Y algunos me han dicho que no entendieron bien la frase en que subrayé lo problemática que resultaría la plantación de cientos de palmeras «justo en ese muelle contiguo al Parque, y con especies incluidas en la lista de plantas hospedantes de tan dañino insecto», refiriéndome al escarabajo picudo rojo, claro.

La explicaré hoy, porque se refiere a una peliaguda incógnita que tiene planteada Málaga en estos momentos: ¿qué conviene y qué no conviene plantar en el Parque o cerca de él?
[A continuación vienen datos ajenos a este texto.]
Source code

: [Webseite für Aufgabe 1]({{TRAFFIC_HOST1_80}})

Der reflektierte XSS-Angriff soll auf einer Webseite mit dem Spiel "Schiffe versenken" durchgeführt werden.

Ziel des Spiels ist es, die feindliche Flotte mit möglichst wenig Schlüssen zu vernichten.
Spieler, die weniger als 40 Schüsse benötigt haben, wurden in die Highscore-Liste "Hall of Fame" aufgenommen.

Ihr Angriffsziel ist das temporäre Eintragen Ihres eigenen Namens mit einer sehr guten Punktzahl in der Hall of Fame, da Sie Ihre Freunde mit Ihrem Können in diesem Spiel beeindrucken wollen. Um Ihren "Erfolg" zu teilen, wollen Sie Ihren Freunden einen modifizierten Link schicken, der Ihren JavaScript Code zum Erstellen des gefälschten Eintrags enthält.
De cómo se enfoque la respuesta dependerá que facilitemos o dificultemos el contagio de nuestra gran joya botánica, y por tanto su futuro. Y lo cierto es que no basta con prescindir de plantar palmeras canarias, datileras y washingtonias, sino que también hay que tener muy en cuenta que en otros países la lista de palmeras hospedantes (las susceptibles o sensibles al ataque del bicho) abarca unas veintidós. Y nadie puede asegurar que aquí siempre comerá esos mismos manjares, y no degustará otros que en el extranjero saborea.
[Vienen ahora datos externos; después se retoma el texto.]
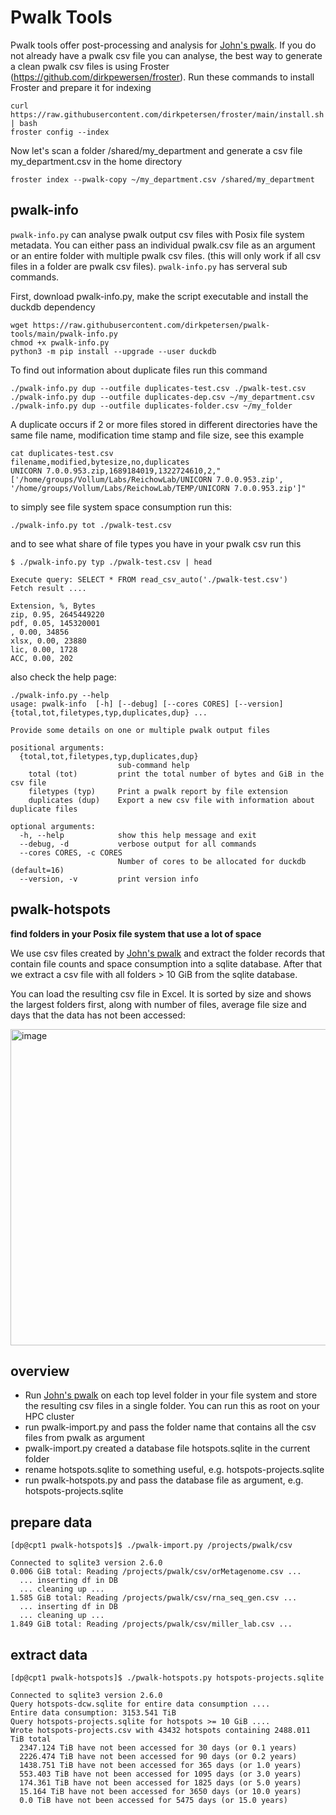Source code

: # Pwalk Tools

Pwalk tools offer post-processing and analysis for [John's pwalk](https://github.com/fizwit/filesystem-reporting-tools). If you do not already have a pwalk csv file you can analyse, the best way to generate a clean pwalk csv files is using Froster (https://github.com/dirkpewersen/froster). Run these commands to install Froster and prepare it for indexing

```
curl https://raw.githubusercontent.com/dirkpetersen/froster/main/install.sh | bash
froster config --index
```

Now let's scan a folder /shared/my_department and generate a csv file my_department.csv in the home directory 

```
froster index --pwalk-copy ~/my_department.csv /shared/my_department
```

## pwalk-info

`pwalk-info.py` can analyse pwalk output csv files with Posix file system metadata. You can either pass an individual pwalk.csv file as an argument or an entire folder with multiple pwalk csv files. (this will only work if all csv files in a folder are pwalk csv files). `pwalk-info.py` has serveral sub commands.

First, download pwalk-info.py, make the script executable and install the duckdb dependency

```
wget https://raw.githubusercontent.com/dirkpetersen/pwalk-tools/main/pwalk-info.py
chmod +x pwalk-info.py
python3 -m pip install --upgrade --user duckdb
```


To find out information about duplicate files run this command 

```
./pwalk-info.py dup --outfile duplicates-test.csv ./pwalk-test.csv
./pwalk-info.py dup --outfile duplicates-dep.csv ~/my_department.csv
./pwalk-info.py dup --outfile duplicates-folder.csv ~/my_folder
```

A duplicate occurs if 2 or more files stored in different directories have the same file name, modification time stamp and file size, see this example

```
cat duplicates-test.csv
filename,modified,bytesize,no,duplicates
UNICORN 7.0.0.953.zip,1689184019,1322724610,2,"['/home/groups/Vollum/Labs/ReichowLab/UNICORN 7.0.0.953.zip', '/home/groups/Vollum/Labs/ReichowLab/TEMP/UNICORN 7.0.0.953.zip']"
```

to simply see file system space consumption run this:

```
./pwalk-info.py tot ./pwalk-test.csv
```

and to see what share of file types you have in your pwalk csv run this

```
$ ./pwalk-info.py typ ./pwalk-test.csv | head

Execute query: SELECT * FROM read_csv_auto('./pwalk-test.csv')
Fetch result ....

Extension, %, Bytes
zip, 0.95, 2645449220
pdf, 0.05, 145320001
, 0.00, 34856
xlsx, 0.00, 23880
lic, 0.00, 1728
ACC, 0.00, 202
```


also check the help page: 

```
./pwalk-info.py --help
usage: pwalk-info  [-h] [--debug] [--cores CORES] [--version] {total,tot,filetypes,typ,duplicates,dup} ...

Provide some details on one or multiple pwalk output files

positional arguments:
  {total,tot,filetypes,typ,duplicates,dup}
                        sub-command help
    total (tot)         print the total number of bytes and GiB in the csv file
    filetypes (typ)     Print a pwalk report by file extension
    duplicates (dup)    Export a new csv file with information about duplicate files

optional arguments:
  -h, --help            show this help message and exit
  --debug, -d           verbose output for all commands
  --cores CORES, -c CORES
                        Number of cores to be allocated for duckdb (default=16)
  --version, -v         print version info
```

## pwalk-hotspots

**find folders in your Posix file system that use a lot of space** 

We use csv files created by [John's pwalk](https://github.com/fizwit/filesystem-reporting-tools) and extract the folder records that contain file counts and space consumption into a sqlite database. After that we extract a csv file with all folders > 10 GiB from the sqlite database. 

You can load the resulting csv file in Excel. It is sorted by size and shows the largest folders first, along with number of files, average file size and days that the data has not been accessed: 

<img width="506" alt="image" src="https://user-images.githubusercontent.com/1427719/202926384-371f35ac-3a90-4d2b-a38a-cf023a9ddd7f.png">


## overview

- Run [John's pwalk](https://github.com/fizwit/filesystem-reporting-tools) on each top level folder in your file system and store the resulting csv files in a single folder. You can run this as root on your HPC cluster 
- run pwalk-import.py and pass the folder name that contains all the csv files from pwalk as argument 
- pwalk-import.py created a database file hotspots.sqlite in the current folder 
- rename hotspots.sqlite to something useful, e.g. hotspots-projects.sqlite
- run pwalk-hotspots.py and pass the database file as argument, e.g. hotspots-projects.sqlite

## prepare data

```
[dp@cpt1 pwalk-hotspots]$ ./pwalk-import.py /projects/pwalk/csv

Connected to sqlite3 version 2.6.0
0.006 GiB total: Reading /projects/pwalk/csv/orMetagenome.csv ...
  ... inserting df in DB
  ... cleaning up ...
1.585 GiB total: Reading /projects/pwalk/csv/rna_seq_gen.csv ...
  ... inserting df in DB
  ... cleaning up ...
1.849 GiB total: Reading /projects/pwalk/csv/miller_lab.csv ...  
```

## extract data

```
[dp@cpt1 pwalk-hotspots]$ ./pwalk-hotspots.py hotspots-projects.sqlite

Connected to sqlite3 version 2.6.0
Query hotspots-dcw.sqlite for entire data consumption ....
Entire data consumption: 3153.541 TiB
Query hotspots-projects.sqlite for hotspots >= 10 GiB ....
Wrote hotspots-projects.csv with 43432 hotspots containing 2488.011 TiB total
  2347.124 TiB have not been accessed for 30 days (or 0.1 years)
  2226.474 TiB have not been accessed for 90 days (or 0.2 years)
  1438.751 TiB have not been accessed for 365 days (or 1.0 years)
  553.403 TiB have not been accessed for 1095 days (or 3.0 years)
  174.361 TiB have not been accessed for 1825 days (or 5.0 years)
  15.164 TiB have not been accessed for 3650 days (or 10.0 years)
  0.0 TiB have not been accessed for 5475 days (or 15.0 years)
```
Resultaría prolijo enumerarlas, y solo destacaré algunas muy ornamentales y con ejemplares malagueños valiosos: la livistona de China (Livistona chinensis), el palmito elevado chino (Trachycarpus fortunei), la palma real cubana (Roystonea regia) y la palmerita del río Mekong (Phoenix roebelenii).
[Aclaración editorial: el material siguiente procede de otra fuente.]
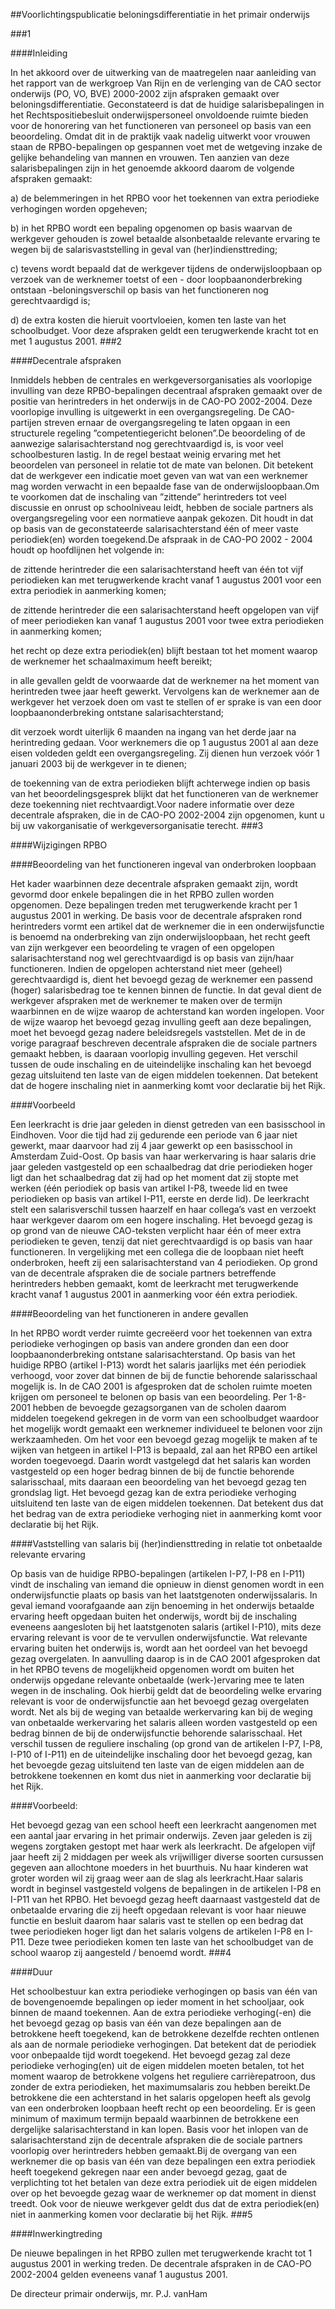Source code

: <meta http-equiv='Content-Type' content='text/html; charset=utf-8' />

##Voorlichtingspublicatie beloningsdifferentiatie in het primair onderwijs

###1 

####Inleiding

In het akkoord over de uitwerking van de maatregelen naar aanleiding van het rapport van de werkgroep Van Rijn en de verlenging van de CAO sector onderwijs (PO, VO, BVE) 2000-2002 zijn afspraken gemaakt over beloningsdifferentiatie. Geconstateerd is dat de huidige salarisbepalingen in het Rechtspositiebesluit onderwijspersoneel onvoldoende ruimte bieden voor de honorering van het functioneren van personeel op basis van een beoordeling. Omdat dit in de praktijk vaak nadelig uitwerkt voor vrouwen staan de RPBO-bepalingen op gespannen voet met de wetgeving inzake de gelijke behandeling van mannen en vrouwen. Ten aanzien van deze salarisbepalingen zijn in het genoemde akkoord daarom de volgende afspraken gemaakt: 

a) de belemmeringen in het RPBO voor het toekennen van extra periodieke verhogingen worden opgeheven;  

b) in het RPBO wordt een bepaling opgenomen op basis waarvan de werkgever gehouden is zowel betaalde alsonbetaalde relevante ervaring te wegen bij de salarisvaststelling in geval van (her)indiensttreding;  

c) tevens wordt bepaald dat de werkgever tijdens de onderwijsloopbaan op verzoek van de werknemer toetst of een - door loopbaanonderbreking ontstaan -beloningsverschil op basis van het functioneren nog gerechtvaardigd is;  

d) de extra kosten die hieruit voortvloeien, komen ten laste van het schoolbudget.   Voor deze afspraken geldt een terugwerkende kracht tot en met 1 augustus 2001. 
###2 

####Decentrale afspraken

Inmiddels hebben de centrales en werkgeversorganisaties als voorlopige invulling van deze RPBO-bepalingen decentraal afspraken gemaakt over de positie van herintreders in het onderwijs in de CAO-PO 2002-2004. Deze voorlopige invulling is uitgewerkt in een overgangsregeling. De CAO-partijen streven ernaar de overgangsregeling te laten opgaan in een structurele regeling ”competentiegericht belonen”.De beoordeling of de aanwezige salarisachterstand nog gerechtvaardigd is, is voor veel schoolbesturen lastig. In de regel bestaat weinig ervaring met het beoordelen van personeel in relatie tot de mate van belonen. Dit betekent dat de werkgever een indicatie moet geven van wat van een werknemer mag worden verwacht in een bepaalde fase van de onderwijsloopbaan.Om te voorkomen dat de inschaling van ”zittende” herintreders tot veel discussie en onrust op schoolniveau leidt, hebben de sociale partners als overgangsregeling voor een normatieve aanpak gekozen. Dit houdt in dat op basis van de geconstateerde salarisachterstand één of meer vaste periodiek(en) worden toegekend.De afspraak in de CAO-PO 2002 - 2004 houdt op hoofdlijnen het volgende in:

de zittende herintreder die een salarisachterstand heeft van één tot vijf periodieken kan met terugwerkende kracht vanaf 1 augustus 2001 voor een extra periodiek in aanmerking komen;

de zittende herintreder die een salarisachterstand heeft opgelopen van vijf of meer periodieken kan vanaf 1 augustus 2001 voor twee extra periodieken in aanmerking komen;

het recht op deze extra periodiek(en) blijft bestaan tot het moment waarop de werknemer het schaalmaximum heeft bereikt;

in alle gevallen geldt de voorwaarde dat de werknemer na het moment van herintreden twee jaar heeft gewerkt. Vervolgens kan de werknemer aan de werkgever het verzoek doen om vast te stellen of er sprake is van een door loopbaanonderbreking ontstane salarisachterstand;

dit verzoek wordt uiterlijk 6 maanden na ingang van het derde jaar na herintreding gedaan. Voor werknemers die op 1 augustus 2001 al aan deze eisen voldeden geldt een overgangsregeling. Zij dienen hun verzoek vóór 1 januari 2003 bij de werkgever in te dienen;

de toekenning van de extra periodieken blijft achterwege indien op basis van het beoordelingsgesprek blijkt dat het functioneren van de werknemer deze toekenning niet rechtvaardigt.Voor nadere informatie over deze decentrale afspraken, die in de CAO-PO 2002-2004 zijn opgenomen, kunt u bij uw vakorganisatie of werkgeversorganisatie terecht.
###3 

####Wijzigingen RPBO

####Beoordeling van het functioneren ingeval van onderbroken loopbaan

Het kader waarbinnen deze decentrale afspraken gemaakt zijn, wordt gevormd door enkele bepalingen die in het RPBO zullen worden opgenomen. Deze bepalingen treden met terugwerkende kracht per 1 augustus 2001 in werking. De basis voor de decentrale afspraken rond herintreders vormt een artikel dat de werknemer die in een onderwijsfunctie is benoemd na onderbreking van zijn onderwijsloopbaan, het recht geeft van zijn werkgever een beoordeling te vragen of een opgelopen salarisachterstand nog wel gerechtvaardigd is op basis van zijn/haar functioneren. Indien de opgelopen achterstand niet meer (geheel) gerechtvaardigd is, dient het bevoegd gezag de werknemer een passend (hoger) salarisbedrag toe te kennen binnen de functie. In dat geval dient de werkgever afspraken met de werknemer te maken over de termijn waarbinnen en de wijze waarop de achterstand kan worden ingelopen. Voor de wijze waarop het bevoegd gezag invulling geeft aan deze bepalingen, moet het bevoegd gezag nadere beleidsregels vaststellen. Met de in de vorige paragraaf beschreven decentrale afspraken die de sociale partners gemaakt hebben, is daaraan voorlopig invulling gegeven. Het verschil tussen de oude inschaling en de uiteindelijke inschaling kan het bevoegd gezag uitsluitend ten laste van de eigen middelen toekennen. Dat betekent dat de hogere inschaling niet in aanmerking komt voor declaratie bij het Rijk. 

####Voorbeeld

Een leerkracht is drie jaar geleden in dienst getreden van een basisschool in Eindhoven. Voor die tijd had zij gedurende een periode van 6 jaar niet gewerkt, maar daarvoor had zij 4 jaar gewerkt op een basisschool in Amsterdam Zuid-Oost. Op basis van haar werkervaring is haar salaris drie jaar geleden vastgesteld op een schaalbedrag dat drie periodieken hoger ligt dan het schaalbedrag dat zij had op het moment dat zij stopte met werken (één periodiek op basis van artikel I-P8, tweede lid en twee periodieken op basis van artikel I-P11, eerste en derde lid). De leerkracht stelt een salarisverschil tussen haarzelf en haar collega’s vast en verzoekt haar werkgever daarom om een hogere inschaling. Het bevoegd gezag is op grond van de nieuwe CAO-teksten verplicht haar één of meer extra periodieken te geven, tenzij dat niet gerechtvaardigd is op basis van haar functioneren. In vergelijking met een collega die de loopbaan niet heeft onderbroken, heeft zij een salarisachterstand van 4 periodieken. Op grond van de decentrale afspraken die de sociale partners betreffende herintreders hebben gemaakt, komt de leerkracht met terugwerkende kracht vanaf 1 augustus 2001 in aanmerking voor één extra periodiek. 

####Beoordeling van het functioneren in andere gevallen

In het RPBO wordt verder ruimte gecreëerd voor het toekennen van extra periodieke verhogingen op basis van andere gronden dan een door loopbaanonderbreking ontstane salarisachterstand. Op basis van het huidige RPBO (artikel I-P13) wordt het salaris jaarlijks met één periodiek verhoogd, voor zover dat binnen de bij de functie behorende salarisschaal mogelijk is. In de CAO 2001 is afgesproken dat de scholen ruimte moeten krijgen om personeel te belonen op basis van een beoordeling. Per 1-8-2001 hebben de bevoegde gezagsorganen van de scholen daarom middelen toegekend gekregen in de vorm van een schoolbudget waardoor het mogelijk wordt gemaakt een werknemer individueel te belonen voor zijn werkzaamheden. Om het voor een bevoegd gezag mogelijk te maken af te wijken van hetgeen in artikel I-P13 is bepaald, zal aan het RPBO een artikel worden toegevoegd. Daarin wordt vastgelegd dat het salaris kan worden vastgesteld op een hoger bedrag binnen de bij de functie behorende salarisschaal, mits daaraan een beoordeling van het bevoegd gezag ten grondslag ligt. Het bevoegd gezag kan de extra periodieke verhoging uitsluitend ten laste van de eigen middelen toekennen. Dat betekent dus dat het bedrag van de extra periodieke verhoging niet in aanmerking komt voor declaratie bij het Rijk. 

####Vaststelling van salaris bij (her)indiensttreding in relatie tot onbetaalde relevante ervaring

Op basis van de huidige RPBO-bepalingen (artikelen I-P7, I-P8 en I-P11) vindt de inschaling van iemand die opnieuw in dienst genomen wordt in een onderwijsfunctie plaats op basis van het laatstgenoten onderwijssalaris. In geval iemand voorafgaande aan zijn benoeming in het onderwijs betaalde ervaring heeft opgedaan buiten het onderwijs, wordt bij de inschaling eveneens aangesloten bij het laatstgenoten salaris (artikel I-P10), mits deze ervaring relevant is voor de te vervullen onderwijsfunctie. Wat relevante ervaring buiten het onderwijs is, wordt aan het oordeel van het bevoegd gezag overgelaten. In aanvulling daarop is in de CAO 2001 afgesproken dat in het RPBO tevens de mogelijkheid opgenomen wordt om buiten het onderwijs opgedane relevante onbetaalde (werk-)ervaring mee te laten wegen in de inschaling. Ook hierbij geldt dat de beoordeling welke ervaring relevant is voor de onderwijsfunctie aan het bevoegd gezag overgelaten wordt. Net als bij de weging van betaalde werkervaring kan bij de weging van onbetaalde werkervaring het salaris alleen worden vastgesteld op een bedrag binnen de bij de onderwijsfunctie behorende salarisschaal. Het verschil tussen de reguliere inschaling (op grond van de artikelen I-P7, I-P8, I-P10 of I-P11) en de uiteindelijke inschaling door het bevoegd gezag, kan het bevoegde gezag uitsluitend ten laste van de eigen middelen aan de betrokkene toekennen en komt dus niet in aanmerking voor declaratie bij het Rijk. 

####Voorbeeld:

Het bevoegd gezag van een school heeft een leerkracht aangenomen met een aantal jaar ervaring in het primair onderwijs. Zeven jaar geleden is zij wegens zorgtaken gestopt met haar werk als leerkracht. De afgelopen vijf jaar heeft zij 2 middagen per week als vrijwilliger diverse soorten cursussen gegeven aan allochtone moeders in het buurthuis. Nu haar kinderen wat groter worden wil zij graag weer aan de slag als leerkracht.Haar salaris wordt in beginsel vastgesteld volgens de bepalingen in de artikelen I-P8 en I-P11 van het RPBO. Het bevoegd gezag heeft daarnaast vastgesteld dat de onbetaalde ervaring die zij heeft opgedaan relevant is voor haar nieuwe functie en besluit daarom haar salaris vast te stellen op een bedrag dat twee periodieken hoger ligt dan het salaris volgens de artikelen I-P8 en I-P11. Deze twee periodieken komen ten laste van het schoolbudget van de school waarop zij aangesteld / benoemd wordt.
###4 

####Duur

Het schoolbestuur kan extra periodieke verhogingen op basis van één van de bovengenoemde bepalingen op ieder moment in het schooljaar, ook binnen de maand toekennen. Aan de extra periodieke verhoging(-en) die het bevoegd gezag op basis van één van deze bepalingen aan de betrokkene heeft toegekend, kan de betrokkene dezelfde rechten ontlenen als aan de normale periodieke verhogingen. Dat betekent dat de periodiek voor onbepaalde tijd wordt toegekend. Het bevoegd gezag zal deze periodieke verhoging(en) uit de eigen middelen moeten betalen, tot het moment waarop de betrokkene volgens het reguliere carrièrepatroon, dus zonder de extra periodieken, het maximumsalaris zou hebben bereikt.De betrokkene die een achterstand in het salaris opgelopen heeft als gevolg van een onderbroken loopbaan heeft recht op een beoordeling. Er is geen minimum of maximum termijn bepaald waarbinnen de betrokkene een dergelijke salarisachterstand in kan lopen. Basis voor het inlopen van de salarisachterstand zijn de decentrale afspraken die de sociale partners voorlopig over herintreders hebben gemaakt.Bij de overgang van een werknemer die op basis van één van deze bepalingen een extra periodiek heeft toegekend gekregen naar een ander bevoegd gezag, gaat de verplichting tot het betalen van deze extra periodiek uit de eigen middelen over op het bevoegde gezag waar de werknemer op dat moment in dienst treedt. Ook voor de nieuwe werkgever geldt dus dat de extra periodiek(en) niet in aanmerking komen voor declaratie bij het Rijk.
###5 

####Inwerkingtreding

De nieuwe bepalingen in het RPBO zullen met terugwerkende kracht tot 1 augustus 2001 in werking treden. De decentrale afspraken in de CAO-PO 2002-2004 gelden eveneens vanaf 1 augustus 2001. 

De 
directeur primair onderwijs, 
mr. P.J. vanHam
Con esto pasa como con el jamón de Jabugo, que si lo hay nos concentramos en él, y cuando se acaba o no lo vemos cerca nos conformamos con un choricillo cualquiera. Ahora el escarabajo está paladeando en el litoral andaluz los grandotes y jugosotes palmitos de la palmera canaria; pero ello no impide que cualquier día arremeta contra otras especies, incluso tan delgadillas como Phoenix roebelenii, puesto que incluso le encanta la caña de azúcar.

Además resulta que las especies más atacadas aquí son las únicas que se pueden comprar con varios metros de altura, para que llenen un poco la vista en tan extenso muelle. Y las demás no cumplirían esa tan deseable función de 'amueblamiento verde' que el impaciente público de hoy desea y exige, luego no sirven.

Por tanto, parece recomendable y prudente enfocar las plantaciones del muelle renunciando a las palmeras y plantando filas de árboles que adornen y también sirvan de cortavientos, como han recomendado las dos Academias. El Parque respiraría aliviado.